Esportowa scena gier-bijatyk, takich jak chociażby Street Fighter w naszym kraju nie jest szczególnie popularna, ale ma liczne grono sympatyków za granicą. Ma ona również swoje legendy, a jedną z największych z nich jest Daigo "The Beast" Umehara.
39-letni Japończyk przez wielu uważany jest za najlepszego gracza Street Fightera w historii, a jego przydomek, Bestia, nie wziął się znikąd. Umehara ma na swoim koncie ogromną liczbę mistrzowskich tytułów prestiżowych imprez, których zgromadził na tyle dużo, że znalazł się nawet w Księdze Rekordów Guinnessa. Obecnie jednak doświadczony zawodnik toczy zupełnie inną walkę, gdyż od kilku dni zmaga się ze skutkami zakażenia koronawirusem, które w jego wypadku bynajmniej nie przebiega bezobjawowo.
– 5 maja poczułem zmęczenie i dostałem wysokiej gorączki, dlatego też wybrałem się do lekarza, by zrobić sobie test. Dzień później otrzymałem pozytywny wynik na COVID-19. Gdy tylko pojawiły się objawy, podjąłem decyzję o tym, by samemu poddać się kwarantannie i obecnie odpoczywam w domu, oczekując na informacje od administracji zdrowotnej na temat kolejnych kroków. Przepraszam za wszystkie obawy, które mogłem wzbudzić wśród moich kolegów oraz fanów. Teraz zamierzam skupić wszystkie swoje siły na tym, by jak najszybciej dość do siebie – zapewnił Japończyk.
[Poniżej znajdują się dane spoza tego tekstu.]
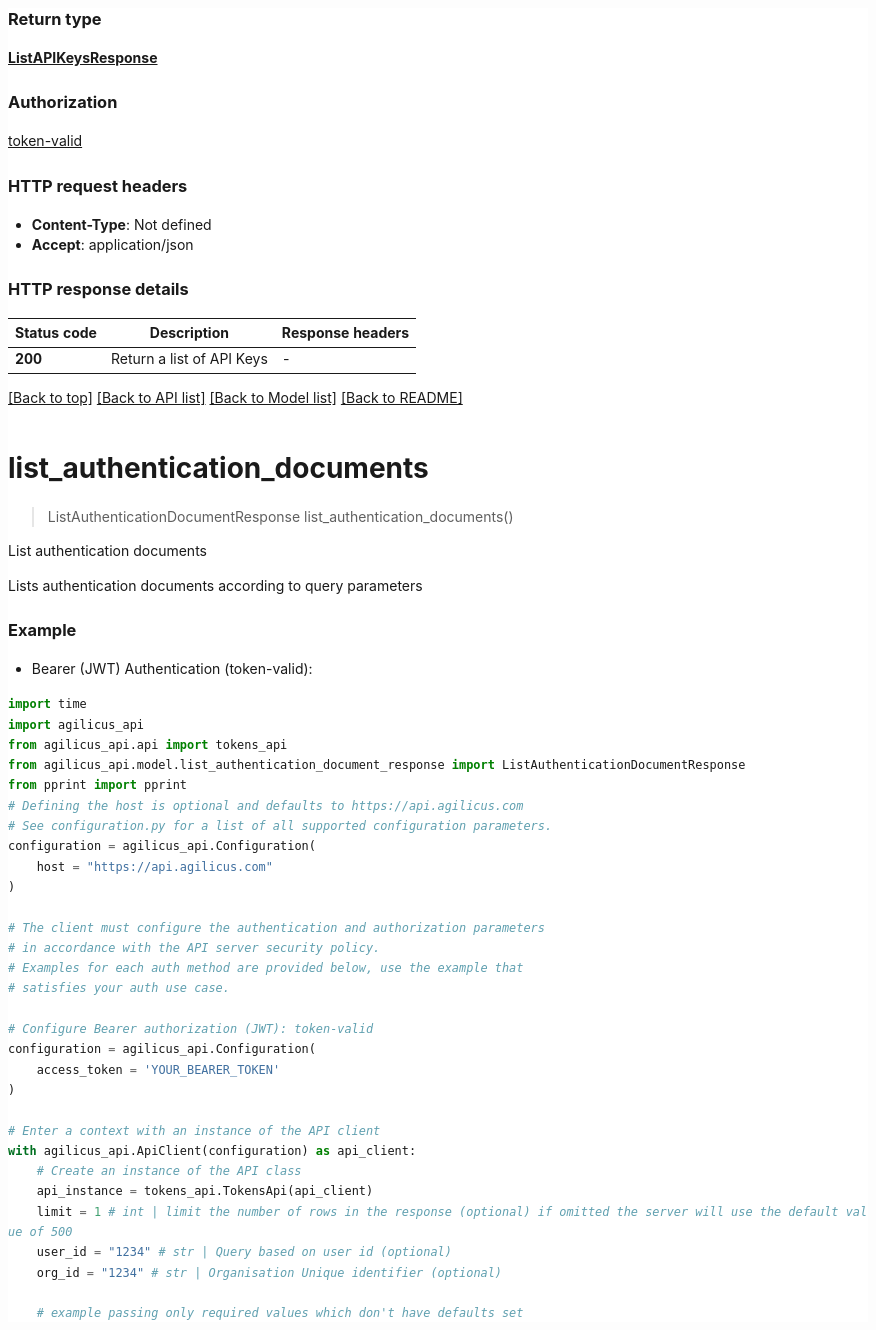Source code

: ### Return type

[**ListAPIKeysResponse**](ListAPIKeysResponse.md)

### Authorization

[token-valid](../README.md#token-valid)

### HTTP request headers

 - **Content-Type**: Not defined
 - **Accept**: application/json


### HTTP response details
| Status code | Description | Response headers |
|-------------|-------------|------------------|
**200** | Return a list of API Keys |  -  |

[[Back to top]](#) [[Back to API list]](../README.md#documentation-for-api-endpoints) [[Back to Model list]](../README.md#documentation-for-models) [[Back to README]](../README.md)

# **list_authentication_documents**
> ListAuthenticationDocumentResponse list_authentication_documents()

List authentication documents

Lists authentication documents according to query parameters

### Example

* Bearer (JWT) Authentication (token-valid):
```python
import time
import agilicus_api
from agilicus_api.api import tokens_api
from agilicus_api.model.list_authentication_document_response import ListAuthenticationDocumentResponse
from pprint import pprint
# Defining the host is optional and defaults to https://api.agilicus.com
# See configuration.py for a list of all supported configuration parameters.
configuration = agilicus_api.Configuration(
    host = "https://api.agilicus.com"
)

# The client must configure the authentication and authorization parameters
# in accordance with the API server security policy.
# Examples for each auth method are provided below, use the example that
# satisfies your auth use case.

# Configure Bearer authorization (JWT): token-valid
configuration = agilicus_api.Configuration(
    access_token = 'YOUR_BEARER_TOKEN'
)

# Enter a context with an instance of the API client
with agilicus_api.ApiClient(configuration) as api_client:
    # Create an instance of the API class
    api_instance = tokens_api.TokensApi(api_client)
    limit = 1 # int | limit the number of rows in the response (optional) if omitted the server will use the default value of 500
    user_id = "1234" # str | Query based on user id (optional)
    org_id = "1234" # str | Organisation Unique identifier (optional)

    # example passing only required values which don't have defaults set
```
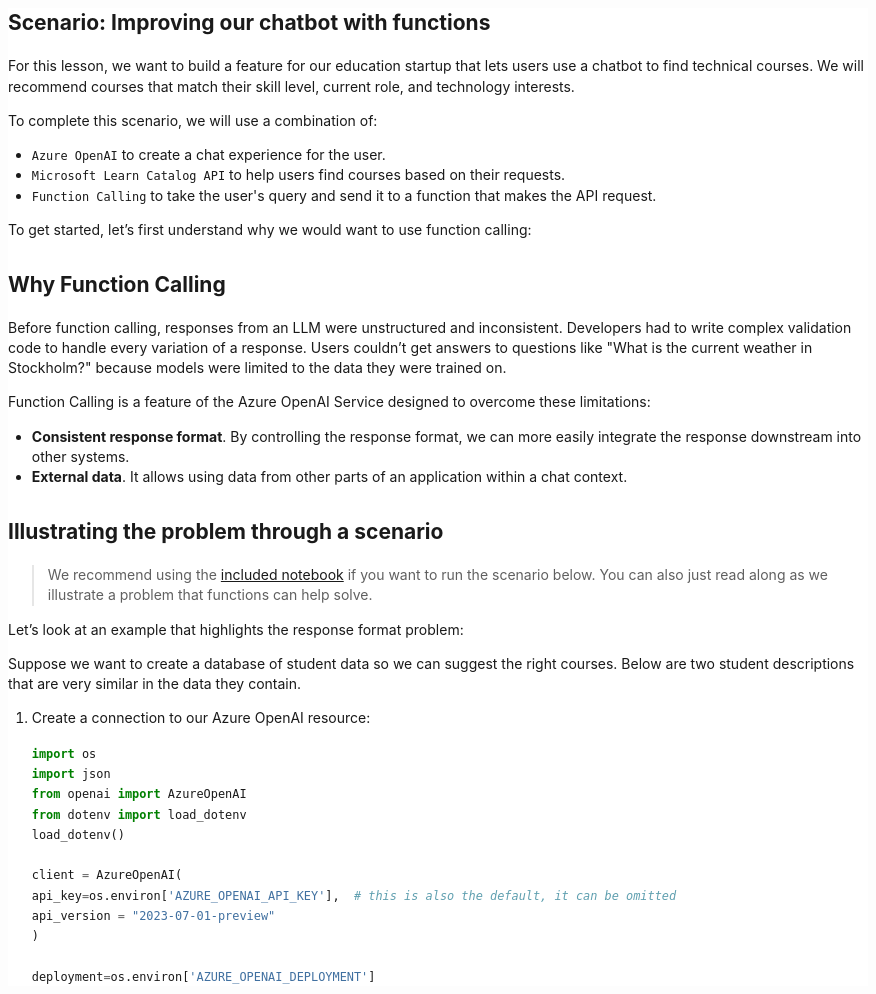## Scenario: Improving our chatbot with functions

For this lesson, we want to build a feature for our education startup that lets users use a chatbot to find technical courses. We will recommend courses that match their skill level, current role, and technology interests.

To complete this scenario, we will use a combination of:

- `Azure OpenAI` to create a chat experience for the user.
- `Microsoft Learn Catalog API` to help users find courses based on their requests.
- `Function Calling` to take the user's query and send it to a function that makes the API request.

To get started, let’s first understand why we would want to use function calling:

## Why Function Calling

Before function calling, responses from an LLM were unstructured and inconsistent. Developers had to write complex validation code to handle every variation of a response. Users couldn’t get answers to questions like "What is the current weather in Stockholm?" because models were limited to the data they were trained on.

Function Calling is a feature of the Azure OpenAI Service designed to overcome these limitations:

- **Consistent response format**. By controlling the response format, we can more easily integrate the response downstream into other systems.
- **External data**. It allows using data from other parts of an application within a chat context.

## Illustrating the problem through a scenario

> We recommend using the [included notebook](python/aoai-assignment.ipynb) if you want to run the scenario below. You can also just read along as we illustrate a problem that functions can help solve.

Let’s look at an example that highlights the response format problem:

Suppose we want to create a database of student data so we can suggest the right courses. Below are two student descriptions that are very similar in the data they contain.

1. Create a connection to our Azure OpenAI resource:

   ```python
   import os
   import json
   from openai import AzureOpenAI
   from dotenv import load_dotenv
   load_dotenv()

   client = AzureOpenAI(
   api_key=os.environ['AZURE_OPENAI_API_KEY'],  # this is also the default, it can be omitted
   api_version = "2023-07-01-preview"
   )

   deployment=os.environ['AZURE_OPENAI_DEPLOYMENT']
   ```
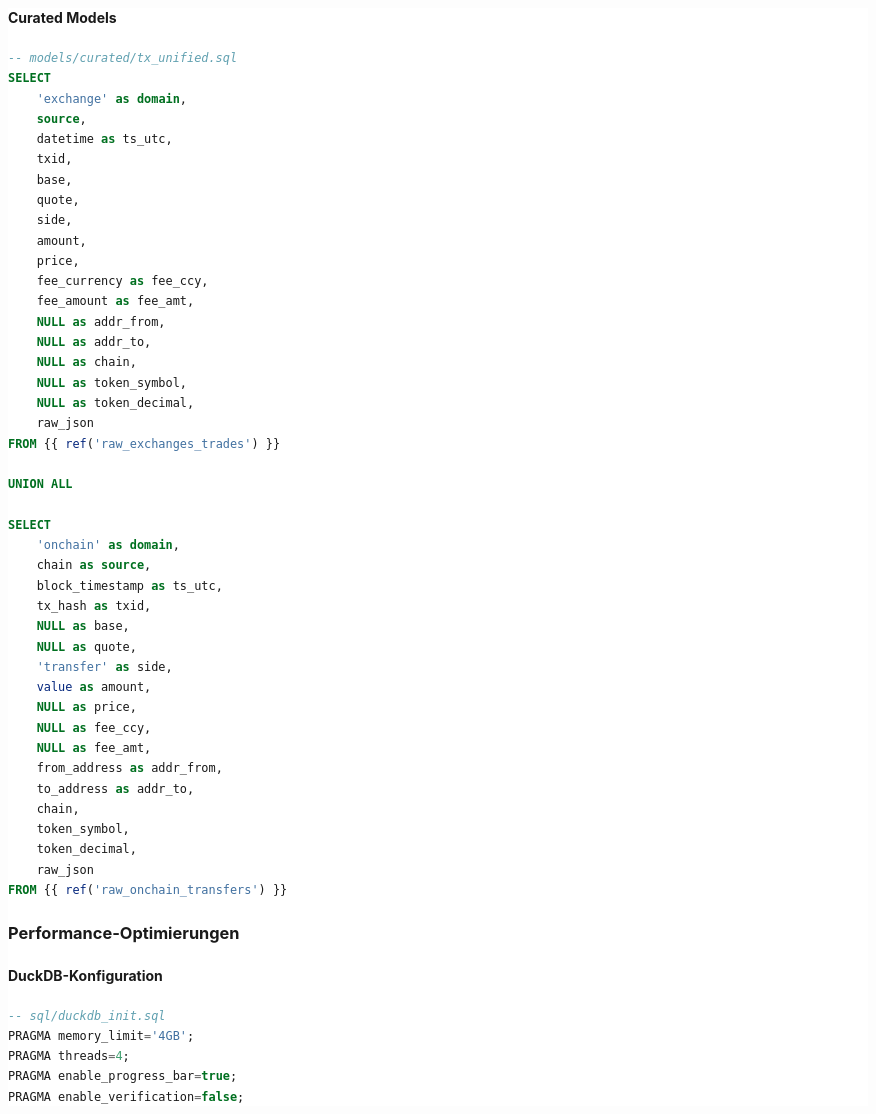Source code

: #### Curated Models
```sql
-- models/curated/tx_unified.sql
SELECT
    'exchange' as domain,
    source,
    datetime as ts_utc,
    txid,
    base,
    quote,
    side,
    amount,
    price,
    fee_currency as fee_ccy,
    fee_amount as fee_amt,
    NULL as addr_from,
    NULL as addr_to,
    NULL as chain,
    NULL as token_symbol,
    NULL as token_decimal,
    raw_json
FROM {{ ref('raw_exchanges_trades') }}

UNION ALL

SELECT
    'onchain' as domain,
    chain as source,
    block_timestamp as ts_utc,
    tx_hash as txid,
    NULL as base,
    NULL as quote,
    'transfer' as side,
    value as amount,
    NULL as price,
    NULL as fee_ccy,
    NULL as fee_amt,
    from_address as addr_from,
    to_address as addr_to,
    chain,
    token_symbol,
    token_decimal,
    raw_json
FROM {{ ref('raw_onchain_transfers') }}
```

### Performance-Optimierungen

#### DuckDB-Konfiguration
```sql
-- sql/duckdb_init.sql
PRAGMA memory_limit='4GB';
PRAGMA threads=4;
PRAGMA enable_progress_bar=true;
PRAGMA enable_verification=false;
```
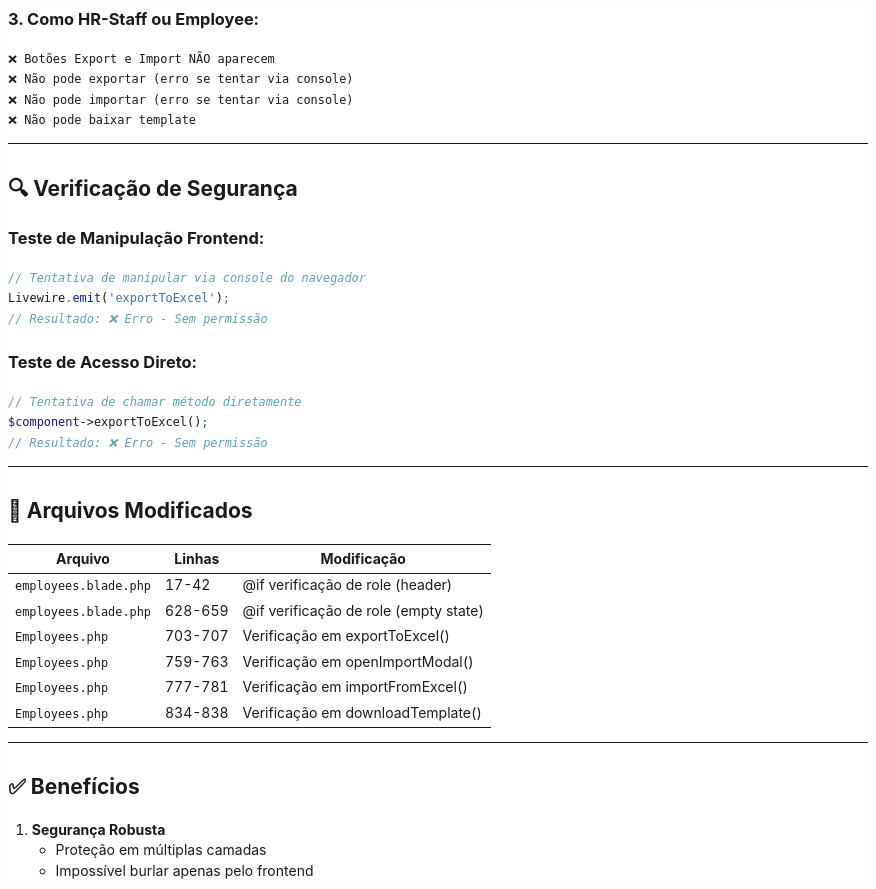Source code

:### **3. Como HR-Staff ou Employee:**
```
❌ Botões Export e Import NÃO aparecem
❌ Não pode exportar (erro se tentar via console)
❌ Não pode importar (erro se tentar via console)
❌ Não pode baixar template
```

---

## 🔍 **Verificação de Segurança**

### **Teste de Manipulação Frontend:**
```javascript
// Tentativa de manipular via console do navegador
Livewire.emit('exportToExcel');
// Resultado: ❌ Erro - Sem permissão
```

### **Teste de Acesso Direto:**
```php
// Tentativa de chamar método diretamente
$component->exportToExcel();
// Resultado: ❌ Erro - Sem permissão
```

---

## 📝 **Arquivos Modificados**

| Arquivo | Linhas | Modificação |
|---------|--------|-------------|
| `employees.blade.php` | 17-42 | @if verificação de role (header) |
| `employees.blade.php` | 628-659 | @if verificação de role (empty state) |
| `Employees.php` | 703-707 | Verificação em exportToExcel() |
| `Employees.php` | 759-763 | Verificação em openImportModal() |
| `Employees.php` | 777-781 | Verificação em importFromExcel() |
| `Employees.php` | 834-838 | Verificação em downloadTemplate() |

---

## ✅ **Benefícios**

1. **Segurança Robusta**
   - Proteção em múltiplas camadas
   - Impossível burlar apenas pelo frontend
Co ciekawe, azjatycki mistrz mimo trwającej pandemii pozostaje aktywny zawodowo. Ba, w lutym wygrał nawet wschodnioazjatyckie finały sezonu Capcom Pro Tour, pokonując w decydującym meczu Kanamoriego "Gachukina" Tsunehiro. I może nie byłoby w tym nic dziwnego, gdyby nie fakt, że Umehara grał... ze złamanym palcem.